TITLE: Tsam Damdinchoijoo
TYPE: helmet mask
GENERAL REGION: Asia
COUNTRY: Mongolia
ETHNICITY: Mongol
DESCRIPTION: Damdinchoijoo (Yama) Mask
CATALOG ID: ASMN001
MAKER: Gankhuyag (GanNa) Natsag (Ulaanbaatar, 1961- )
CEREMONY: Ikh Khuree Tsam Dance
AGE: ca. 1980s
MAIN MATERIAL: paper maché
OTHER MATERIALS: plaster; paint; cloth; cotton wadding; tempera paint; lacquer
The Hindu-Buddhist Tsam dance crossed the Himalayas from India in the late medieval age and became a popular ritual in northern India and throughout Nepal, Bhutan, and Tibet. From Tibet, it reached Mongolia in the early nineteenth century and was soon adopted by Buddhist monasteries there. The dance is performed on major religious holidays to invoke protective spirits and purify the region of evil influences.

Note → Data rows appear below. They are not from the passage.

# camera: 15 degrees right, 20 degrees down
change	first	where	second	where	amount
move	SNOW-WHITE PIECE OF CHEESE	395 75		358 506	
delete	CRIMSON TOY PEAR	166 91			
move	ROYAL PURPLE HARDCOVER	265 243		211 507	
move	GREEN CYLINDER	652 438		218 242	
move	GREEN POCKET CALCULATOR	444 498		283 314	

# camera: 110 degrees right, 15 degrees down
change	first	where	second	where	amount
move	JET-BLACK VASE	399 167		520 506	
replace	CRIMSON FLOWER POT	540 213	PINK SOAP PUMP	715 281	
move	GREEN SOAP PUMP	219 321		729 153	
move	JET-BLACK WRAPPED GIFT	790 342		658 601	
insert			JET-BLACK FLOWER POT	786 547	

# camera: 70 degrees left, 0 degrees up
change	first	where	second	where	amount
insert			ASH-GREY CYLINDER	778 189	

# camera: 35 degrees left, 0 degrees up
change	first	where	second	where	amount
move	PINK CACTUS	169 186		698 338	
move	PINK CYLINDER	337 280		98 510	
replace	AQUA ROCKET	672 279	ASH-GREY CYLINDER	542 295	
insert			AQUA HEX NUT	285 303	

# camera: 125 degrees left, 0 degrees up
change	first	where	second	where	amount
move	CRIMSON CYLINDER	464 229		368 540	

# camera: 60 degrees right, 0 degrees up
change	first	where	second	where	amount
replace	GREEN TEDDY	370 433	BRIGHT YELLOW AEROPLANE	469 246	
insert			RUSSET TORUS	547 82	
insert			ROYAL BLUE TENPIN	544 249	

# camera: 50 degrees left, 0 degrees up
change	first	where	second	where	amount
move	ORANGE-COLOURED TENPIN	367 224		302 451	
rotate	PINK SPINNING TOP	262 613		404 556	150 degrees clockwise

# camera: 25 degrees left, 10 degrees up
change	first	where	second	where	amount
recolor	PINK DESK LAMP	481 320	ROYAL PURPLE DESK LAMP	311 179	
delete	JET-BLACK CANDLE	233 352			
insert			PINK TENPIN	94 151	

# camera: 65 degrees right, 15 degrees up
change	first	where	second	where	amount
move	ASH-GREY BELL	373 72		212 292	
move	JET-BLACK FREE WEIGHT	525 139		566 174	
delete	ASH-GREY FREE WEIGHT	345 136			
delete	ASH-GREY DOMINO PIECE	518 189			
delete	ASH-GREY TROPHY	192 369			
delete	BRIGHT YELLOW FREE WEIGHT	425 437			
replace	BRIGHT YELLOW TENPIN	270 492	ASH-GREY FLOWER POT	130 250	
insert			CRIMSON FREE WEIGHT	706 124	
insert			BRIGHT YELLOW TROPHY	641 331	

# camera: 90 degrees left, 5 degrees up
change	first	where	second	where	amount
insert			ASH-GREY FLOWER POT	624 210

This mask represents Damdinchoijoo, also known as Yama, the god of death, who judges whether the dead descend to the underworld to rise to paradise. In Hindu-Buddhist mythology, he is the son of Kali, the Hindu goddess of death. In the Tsam dance, he holds a magical weapon resembling a skeleton and a bowl made from a human skull.